I don't know how VM really works for everything else, but for IRIX another UNIX flavor, here's a summary.
When coder/developers creates an application/binary... they usually reserve the maximum memory needed for the application to run. So when you run the application it goes out and mark pages of memory for reserve, sadly, even though it really needs to use a fraction of it. It is a common practice for these coders to always reserve the max, and something even more than what the application really needs. In IRIX, instead of using REAL physical memory, instead the kernal goes out an reserve swap memory, but allows the application to use the physical memory when it needs it. The the code goes out to reserve memory, the kernel force it to reserve the swap space, because it's not really using it anyway, and for the pages of memory it is actually using, it reserves the real memory. This allows the system to optimize real memory usage. VM is not a replacement for physical memory, but more like a another partition of memory where reserve memory are swap to. Without it, the kernel will start reserving the real memory, and you'll find yourself quickly running out of memory. So even if you have loads of memory, like over 1G of ram, it's still would add significant performace increase to use VM.
Here's an example: You have an application, APP. When you run it, it will reserve 64M of memory, but of the 64, it uses only 4M. The system will swap out 60M into swapspace, and use only 4M of real memory that it actually needs. Without it, it will reserve all 64M of your real memory. If you only have 128M of ram, you'll find yourself quickly out of memory. The system simply runs more efficient with VM.
It's common that most application will reseve 2X to 2.5X or even 4X the actually memory it needs. Ir depends on the coder. Thats pretty much why ppl say you need swap space 2-4X your physical memory.

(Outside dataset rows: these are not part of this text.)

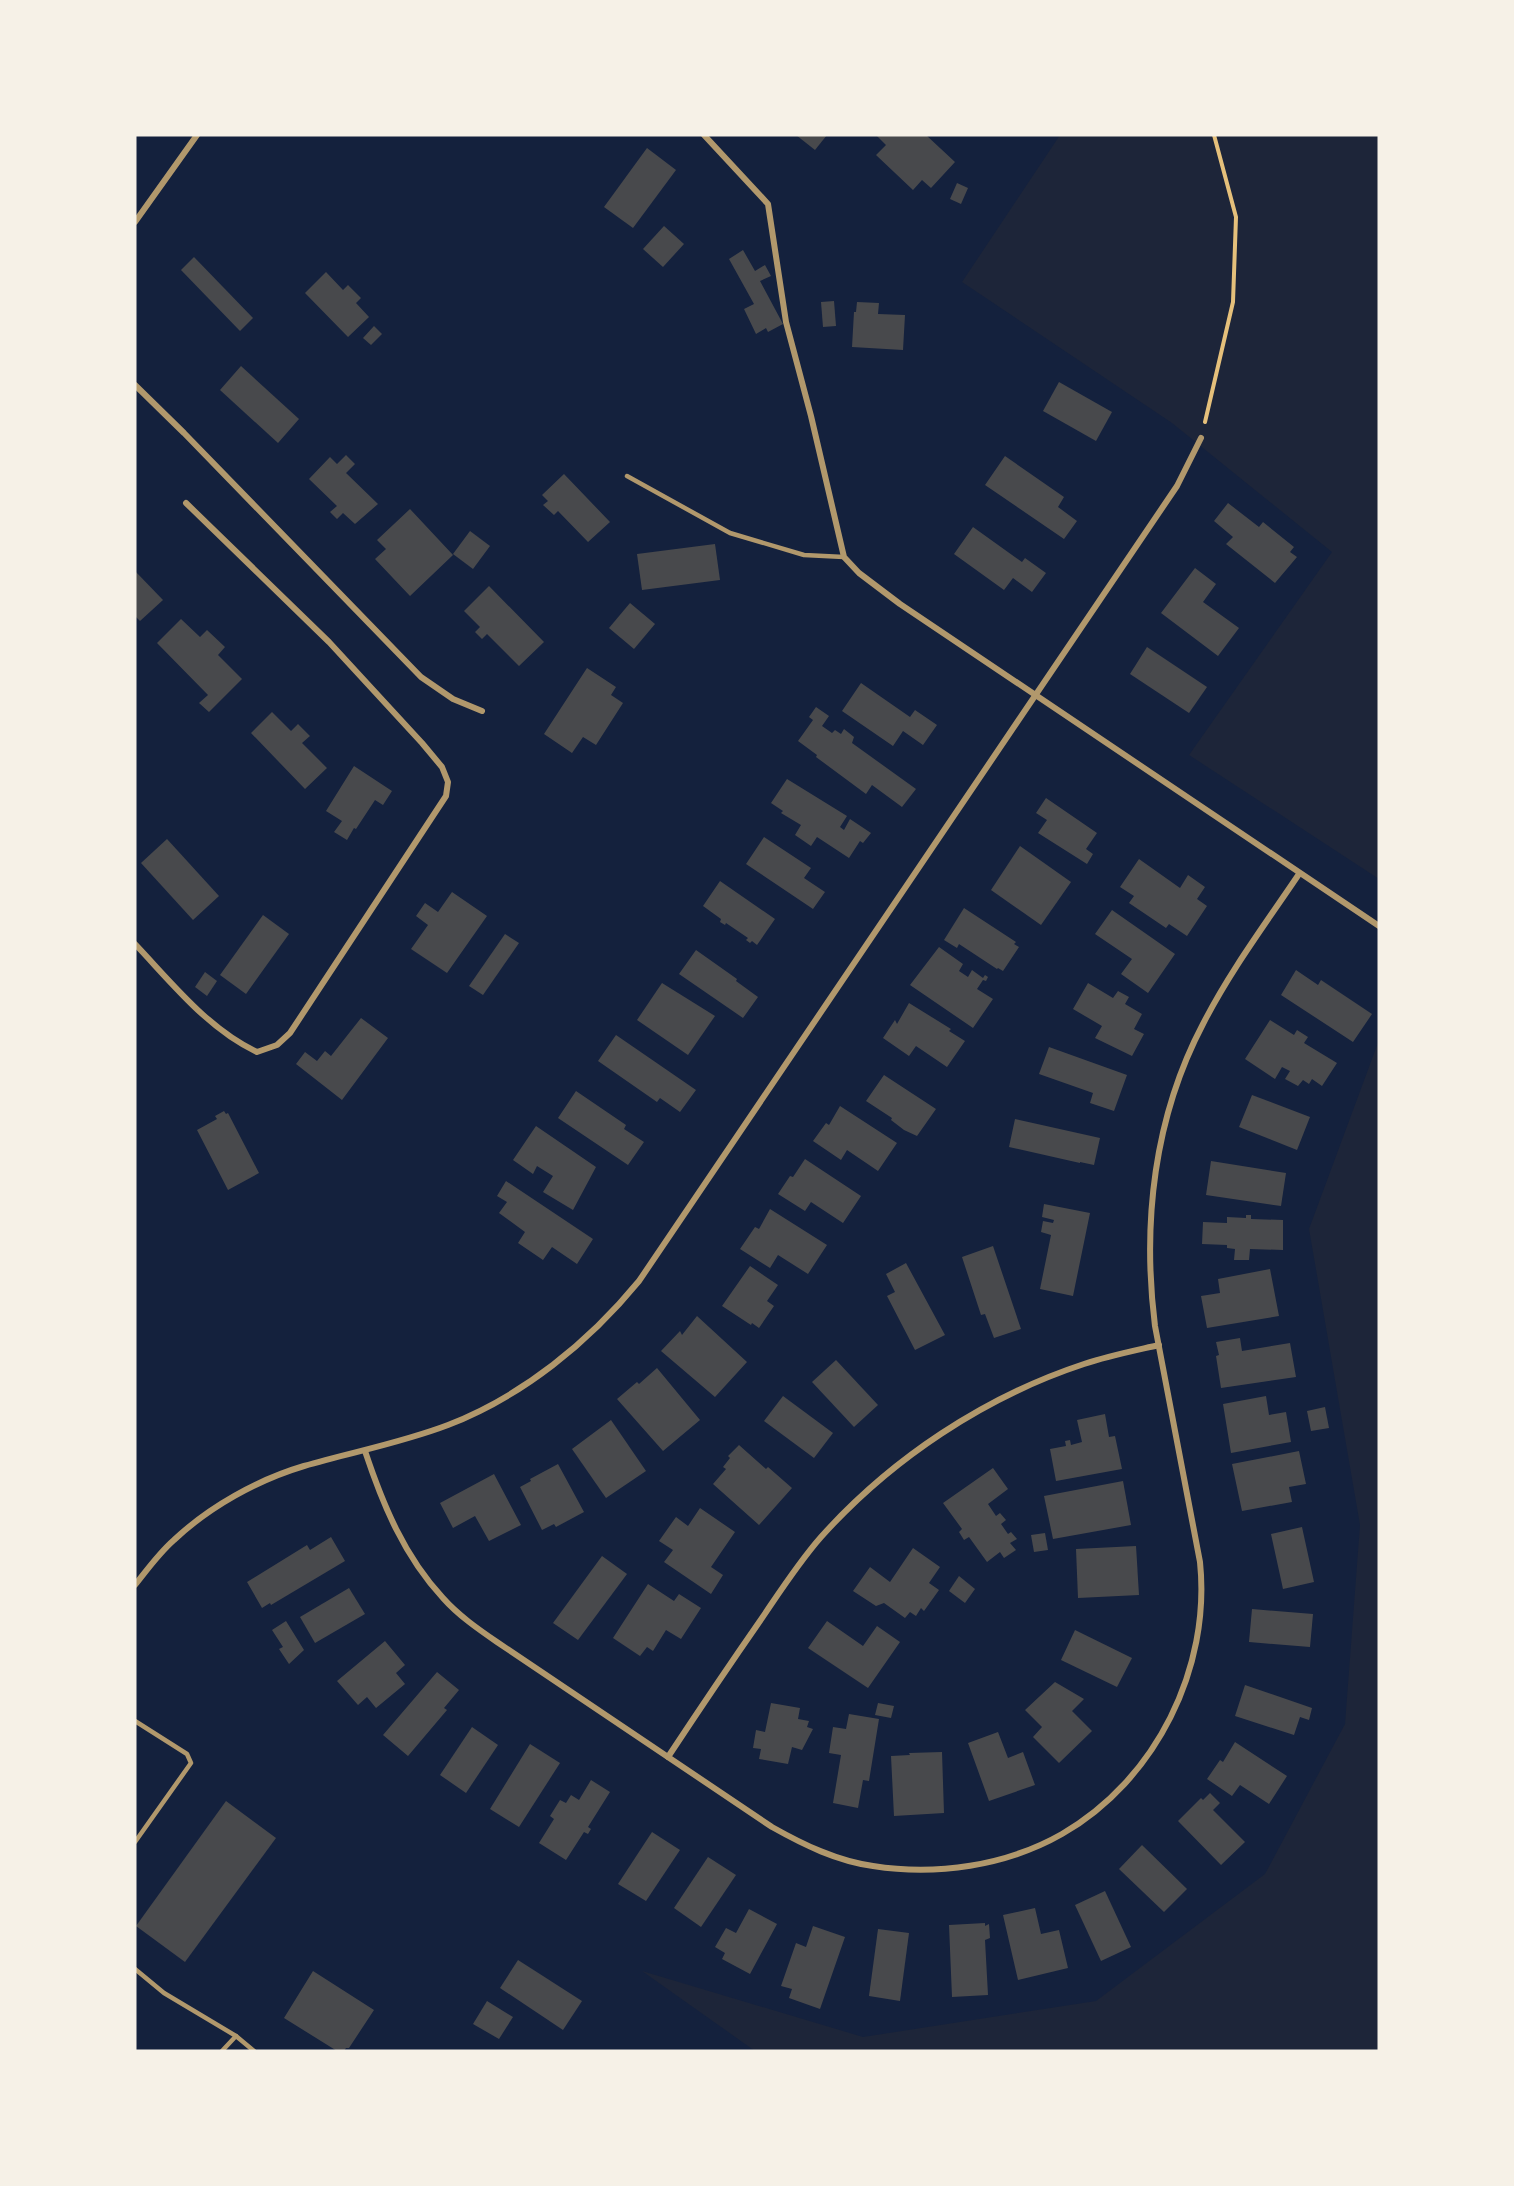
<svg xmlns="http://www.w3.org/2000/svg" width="1514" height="2186" font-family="'Asap Condensed',sans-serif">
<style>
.green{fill:#1d2539}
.building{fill:#48494c}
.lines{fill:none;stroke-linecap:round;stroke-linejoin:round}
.path{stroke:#e5c07b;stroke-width:4}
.service{stroke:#b1986c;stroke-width:4.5}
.minor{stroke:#b1986c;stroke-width:6}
</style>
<rect width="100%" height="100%" fill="#14213d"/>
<!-- green -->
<g class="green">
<polygon points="1060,135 1379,135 1379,879 1189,755 1332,552 1172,423 962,282"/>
<polygon points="1379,1040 1379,2051 755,2051 642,1971 863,2037 1096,2001 1265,1874 1345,1724 1360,1525 1309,1229"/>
</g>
<!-- building -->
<g class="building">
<polygon points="796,135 827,135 815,150"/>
<polygon points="876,135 926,135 955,162 931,188 922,180 913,190 876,155 886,145"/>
<polygon points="647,148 676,170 633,228 604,207"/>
<polygon points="957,183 968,188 961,204 950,199"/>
<polygon points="664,226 684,244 663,267 643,249"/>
<polygon points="743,250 755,271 765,265 771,276 760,281 783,324 768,332 766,328 756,334 744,309 754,304 729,259"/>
<polygon points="194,257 253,318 240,331 181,270"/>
<polygon points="326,272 343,290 348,285 361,298 356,303 369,317 348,337 305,293"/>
<polygon points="834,301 836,326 823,327 821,302"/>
<polygon points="857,302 879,303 878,314 905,315 903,350 852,347 854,312 856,312"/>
<polygon points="374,326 382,334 371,345 363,338"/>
<polygon points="241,366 299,419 278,443 220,390"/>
<polygon points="1059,382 1112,412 1096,441 1043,411"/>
<polygon points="346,455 355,464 346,473 378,504 355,524 343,513 337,519 330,512 337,506 309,479 330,457 337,464"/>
<polygon points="1005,456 1064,497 1058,507 1077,521 1064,539 985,485"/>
<polygon points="564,474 610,522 588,542 558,511 554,515 543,505 548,501 542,495"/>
<polygon points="1228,503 1259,527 1263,522 1294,547 1290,552 1297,557 1275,583 1226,544 1233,537 1214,521"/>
<polygon points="410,509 453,555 410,596 375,559 386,549 377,540"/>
<polygon points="973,527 1022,562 1025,558 1046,573 1032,592 1013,578 1004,590 954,554"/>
<polygon points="470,531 490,546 473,569 453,554"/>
<polygon points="715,544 720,580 642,590 637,554"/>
<polygon points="1195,568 1216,584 1203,602 1239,628 1218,656 1161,613"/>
<polygon points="135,571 163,600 140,621 135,616"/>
<polygon points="489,586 544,642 519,666 487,634 482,639 475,632 480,627 464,611"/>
<polygon points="630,603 655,624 634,649 609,628"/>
<polygon points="181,619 200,637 207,630 225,647 218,655 242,679 209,712 199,703 208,695 157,643"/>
<polygon points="1147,647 1207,687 1189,713 1130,674"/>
<polygon points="587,668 616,687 611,695 623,703 596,745 583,737 572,753 544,734"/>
<polygon points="861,683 910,717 915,710 937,725 923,745 903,731 893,746 842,711"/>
<polygon points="816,707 829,716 822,726 832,733 835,730 841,734 844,729 854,737 852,743 916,789 902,807 872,785 866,794 816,757 817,755 798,741 813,720 809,717"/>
<polygon points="272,712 291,731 298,724 310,736 302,743 327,768 305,789 251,733"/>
<polygon points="354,766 392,791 383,805 375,800 356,829 354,828 347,840 334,832 342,821 326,811"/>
<polygon points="787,779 847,816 840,827 844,830 850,819 871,833 863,843 860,841 849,858 817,837 811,846 795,835 801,825 781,813 783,811 771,803"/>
<polygon points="1046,798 1097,833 1086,849 1093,854 1087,864 1038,833 1047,820 1036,813"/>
<polygon points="764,837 811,868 804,878 825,892 813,909 746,864"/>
<polygon points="167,839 219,896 193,920 141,863"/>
<polygon points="1020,846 1071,882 1041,925 991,890"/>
<polygon points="1139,859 1180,888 1188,875 1205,887 1197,899 1207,906 1187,936 1169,924 1166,928 1129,903 1134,896 1120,887"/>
<polygon points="720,881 775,919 757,945 752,941 750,943 746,940 748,938 726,923 725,925 720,922 721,919 703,906"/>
<polygon points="452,892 487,916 447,973 411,949 428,925 416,916 425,903 438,912"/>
<polygon points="964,908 1016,942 1014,944 1019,947 1003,971 998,968 997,969 959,944 957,948 944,940"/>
<polygon points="1112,910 1175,954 1148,993 1121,974 1132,959 1095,934"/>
<polygon points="263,915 289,934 246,994 220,975"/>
<polygon points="505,934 519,943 483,995 469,986"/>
<polygon points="939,947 963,964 959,971 968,977 972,970 983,978 985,975 988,977 986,981 983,980 977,989 993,999 973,1028 910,985"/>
<polygon points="696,950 737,979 736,981 758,997 743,1018 679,974"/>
<polygon points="1296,970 1318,985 1321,980 1372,1014 1353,1042 1281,995"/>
<polygon points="205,972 217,981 207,996 195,987"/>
<polygon points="662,983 715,1016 688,1055 637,1020"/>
<polygon points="1088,983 1113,998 1118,991 1129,997 1125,1004 1142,1014 1134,1029 1144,1034 1132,1056 1095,1038 1102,1026 1073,1009"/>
<polygon points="909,1003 951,1029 949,1031 965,1041 947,1067 916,1046 909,1056 883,1038 895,1020 897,1024"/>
<polygon points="361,1018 388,1038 342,1100 296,1064 305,1052 317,1061 325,1051 331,1056"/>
<polygon points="1270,1020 1294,1035 1297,1030 1308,1037 1304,1043 1337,1063 1322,1086 1312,1079 1309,1084 1303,1080 1298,1086 1285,1079 1290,1071 1282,1067 1275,1079 1245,1059"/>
<polygon points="616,1035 696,1090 680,1112 660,1098 657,1102 598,1061"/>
<polygon points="1049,1047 1127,1075 1114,1111 1090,1103 1093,1093 1039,1074"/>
<polygon points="884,1075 936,1109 917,1136 904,1130 891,1120 892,1118 866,1101"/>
<polygon points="576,1091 626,1125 624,1129 644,1142 628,1165 558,1118"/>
<polygon points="1252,1095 1310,1117 1297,1150 1239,1127"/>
<polygon points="840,1106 897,1143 878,1171 847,1150 841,1160 813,1141 826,1123 829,1125"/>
<polygon points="224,1111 226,1114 228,1113 259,1173 228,1190 197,1130 217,1119 215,1116"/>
<polygon points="1015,1119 1100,1138 1094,1165 1080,1162 1080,1163 1009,1147"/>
<polygon points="536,1126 596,1167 573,1210 543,1192 553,1176 537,1166 533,1174 513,1160"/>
<polygon points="805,1159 861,1196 843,1223 811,1202 805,1211 778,1194 790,1176 793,1177"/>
<polygon points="1211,1161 1286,1173 1281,1206 1206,1195"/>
<polygon points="506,1181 593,1239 577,1264 552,1247 543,1260 518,1243 525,1232 499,1213 507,1202 497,1196"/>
<polygon points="1044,1204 1090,1213 1073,1296 1040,1289 1051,1235 1041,1232 1043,1221 1053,1223 1054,1220 1042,1217"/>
<polygon points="770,1209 827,1245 808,1274 778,1255 770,1268 740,1249 755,1227 759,1229"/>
<polygon points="1246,1215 1251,1215 1251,1219 1283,1220 1283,1250 1250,1249 1249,1260 1234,1260 1235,1249 1227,1248 1227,1245 1202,1244 1203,1222 1227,1223 1227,1217 1246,1218"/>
<polygon points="993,1246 1021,1329 994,1338 985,1314 981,1315 962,1257"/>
<polygon points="906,1263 945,1335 915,1350 887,1296 895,1292 886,1274"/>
<polygon points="750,1266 778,1285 767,1301 774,1306 759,1328 752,1323 751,1325 722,1306"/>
<polygon points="1270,1269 1279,1316 1207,1328 1201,1296 1220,1293 1218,1279"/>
<polygon points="697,1316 747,1362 715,1397 661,1351 680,1331 682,1335"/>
<polygon points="1240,1338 1242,1351 1290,1343 1296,1377 1221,1388 1216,1356 1219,1355 1216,1342"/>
<polygon points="836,1360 878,1405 854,1427 812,1382"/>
<polygon points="657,1368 700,1420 663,1451 617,1399 637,1382 639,1384"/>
<polygon points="783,1396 833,1433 814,1458 764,1421"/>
<polygon points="1266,1396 1269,1415 1286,1412 1291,1442 1231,1453 1223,1404"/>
<polygon points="1325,1407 1329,1428 1311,1431 1307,1411"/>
<polygon points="1105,1414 1109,1437 1115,1436 1122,1469 1056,1481 1050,1449 1066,1446 1065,1441 1070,1440 1071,1445 1082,1442 1077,1420"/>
<polygon points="611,1420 646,1471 606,1498 572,1449"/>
<polygon points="739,1445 766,1469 768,1467 792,1488 759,1525 713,1484 726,1469 723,1467 730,1458 728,1456"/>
<polygon points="1299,1451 1306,1484 1289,1487 1292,1502 1242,1511 1232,1464"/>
<polygon points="558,1464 584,1512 556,1527 554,1524 542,1530 520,1487 531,1481 530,1479"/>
<polygon points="993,1468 1008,1489 988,1504 996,1516 1000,1513 1006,1520 1001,1524 1008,1534 1011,1532 1017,1539 1010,1543 1016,1550 1004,1558 1000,1552 987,1562 969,1537 964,1540 959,1532 962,1529 943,1503"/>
<polygon points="494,1474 521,1525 489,1541 475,1516 453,1528 440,1503"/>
<polygon points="1123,1481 1131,1525 1053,1539 1044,1496"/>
<polygon points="700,1508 735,1532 711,1567 723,1575 711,1594 664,1562 673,1550 659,1541 676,1517 688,1526"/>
<polygon points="1302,1527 1314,1582 1283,1589 1271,1534"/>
<polygon points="1045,1533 1048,1550 1034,1552 1031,1535"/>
<polygon points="331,1537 345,1561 271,1605 270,1603 262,1608 247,1582 307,1545 310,1550"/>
<polygon points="1136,1546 1139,1595 1078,1598 1076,1549"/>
<polygon points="913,1548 940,1567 929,1583 939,1590 924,1611 921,1608 916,1616 910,1612 905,1618 884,1603 876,1606 853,1591 870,1567 890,1582"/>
<polygon points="602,1556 627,1574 578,1640 553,1623"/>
<polygon points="959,1576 975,1589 965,1603 949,1591"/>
<polygon points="648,1584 674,1601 679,1594 701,1608 681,1639 666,1630 653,1651 647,1647 640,1656 613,1638"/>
<polygon points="349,1588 365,1614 315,1643 300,1617"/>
<polygon points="1252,1609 1313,1614 1310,1647 1249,1642"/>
<polygon points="286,1621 304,1650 289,1664 279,1649 283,1647 272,1630"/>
<polygon points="827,1621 863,1646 877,1626 900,1642 868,1688 808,1648"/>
<polygon points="1075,1630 1132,1658 1117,1687 1061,1660"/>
<polygon points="385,1641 405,1665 396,1673 405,1684 376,1708 367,1697 358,1705 337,1681"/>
<polygon points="437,1672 459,1690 444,1708 447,1710 408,1756 383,1735"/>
<polygon points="1055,1682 1084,1699 1072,1711 1092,1731 1059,1763 1033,1737 1042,1727 1025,1710"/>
<polygon points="1245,1685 1312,1708 1309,1720 1300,1717 1294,1735 1235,1716"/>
<polygon points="771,1703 800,1708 798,1719 809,1721 807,1727 813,1729 802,1750 792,1747 788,1764 759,1759 761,1749 753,1748 756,1730 765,1732"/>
<polygon points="878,1703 894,1706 891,1718 875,1715"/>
<polygon points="849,1714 879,1719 869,1781 863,1780 858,1808 833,1803 841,1755 829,1753 833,1727 846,1729"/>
<polygon points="472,1727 498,1745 466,1793 440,1775"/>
<polygon points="998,1732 1008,1758 1023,1752 1035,1785 989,1801 968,1743"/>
<polygon points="1235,1742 1287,1776 1269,1804 1240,1785 1232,1796 1207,1779 1220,1760 1223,1762"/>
<polygon points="530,1744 560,1763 519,1827 490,1809"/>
<polygon points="942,1752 944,1813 894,1816 891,1756 910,1755 909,1753"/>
<polygon points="591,1780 610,1792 588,1827 591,1829 588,1834 584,1832 566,1860 539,1843 554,1819 550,1816 560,1800 566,1803 571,1795 579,1800"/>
<polygon points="1210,1793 1220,1803 1213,1810 1245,1842 1221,1865 1178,1821 1201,1798 1203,1800"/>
<polygon points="226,1801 276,1838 185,1962 136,1926"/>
<polygon points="652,1832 680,1850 646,1901 618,1884"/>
<polygon points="1142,1845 1187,1889 1164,1912 1119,1869"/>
<polygon points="708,1857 736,1875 701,1927 674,1908"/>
<polygon points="1105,1891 1131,1947 1101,1961 1075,1905"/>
<polygon points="1035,1908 1041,1934 1059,1930 1068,1968 1018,1980 1003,1915"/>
<polygon points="749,1909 777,1924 750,1974 722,1959 725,1953 715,1947 726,1928 736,1933"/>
<polygon points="985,1923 985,1926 989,1924 990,1938 985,1940 988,1995 952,1997 949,1925"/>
<polygon points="813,1926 845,1937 820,2009 789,1998 792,1989 781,1986 796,1943 806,1947"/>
<polygon points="878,1929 909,1933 900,2001 869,1996"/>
<polygon points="518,1960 582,2001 563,2030 500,1988"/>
<polygon points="313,1971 374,2010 349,2048 346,2048 344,2051 337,2051 284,2018"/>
<polygon points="487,2001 513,2017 499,2039 473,2024"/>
</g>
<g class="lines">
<!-- path -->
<polyline class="path" points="1205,422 1233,302 1236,217 1214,135"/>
<!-- service -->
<g class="service">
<polyline points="627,476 730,533 804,555 844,557"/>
<polyline points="135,1721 187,1754 191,1763 135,1842"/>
<polyline points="135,1969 164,1993 236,2036"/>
<polyline points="222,2051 236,2036 254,2051"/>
</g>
<!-- minor -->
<g class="minor">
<polyline points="704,135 768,204 786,322 811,416 844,557 859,573 900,604 1379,926"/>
<polyline points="135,222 197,135"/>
<polyline points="135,385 184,433 421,677 453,699 482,711"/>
<path d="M135,944C172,983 208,1029 257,1052L277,1045L290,1033L446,796L448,782L442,767L422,743L329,642L186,503"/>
<path d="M365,1451C383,1505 404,1556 443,1598C458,1615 478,1629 497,1642L772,1827C804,1845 837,1861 873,1866C936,1876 1006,1866 1062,1834C1156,1780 1211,1668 1200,1562L1155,1326C1142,1223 1154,1117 1203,1024C1230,971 1266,923 1299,874"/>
<path d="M135,1585C147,1570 159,1553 174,1540C209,1507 257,1480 304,1466C352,1452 401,1443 448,1425C523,1396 589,1342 639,1281L1177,486L1201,438"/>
<path d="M668,1757C699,1710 730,1664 762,1618C781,1590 799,1562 821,1537C891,1459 984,1397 1084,1364C1108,1356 1133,1351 1159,1345"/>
</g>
</g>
<!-- border -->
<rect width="1514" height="2186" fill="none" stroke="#f6f1e7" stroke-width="273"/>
</svg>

The second usage is, when you dont have enough physical memory, then the kernal actually goes out and swap to swap space. I guess this is the method most users are familiar with. Useful for low memory systems, but will deteriote performace.
I know this is not the most technically correct way to explain it. I'm sure some UNIX guru can explain it much more accurate than I can, but I hope it gives you an idea.
So bottom line, even if you got adequate meory. Using VM is still recommended.
NEXT:
Swap file VS. Swap Partition.
In the unix world, creating a swap file is the means to temporary add more swap space. It is by no means a permanent swap. WHY? Simply because swapping to a file requires reading and writing to a few extra layers. That means it's a hell of a lot slower than swapping to a raw swap partition. Any system that swaps to a file vs swapping to a partiton is comparable a lot slower. If you have a Linux (or FREEBSD) system handle, you can try it and compare. For example Linux with a partition performs a lot faster (memory wise) than with just a swap file.
This is what dissappoints me about osX. It's pretty fast now, but I want to see how much faster it can be if, I can create a raw partition. Doing a man on fstab says that it's possible. But osX doesn't seem to use the fstab to activate swap like Linux or BSD. Because I can create a raw partition, but cannot tell osX to swap to it. /etc/fstab seems to be ignored.
Anyone else looked into this? I'm sure there is a way! I dont think apple will go through the trouble in stripping out that piece of code in the kernel.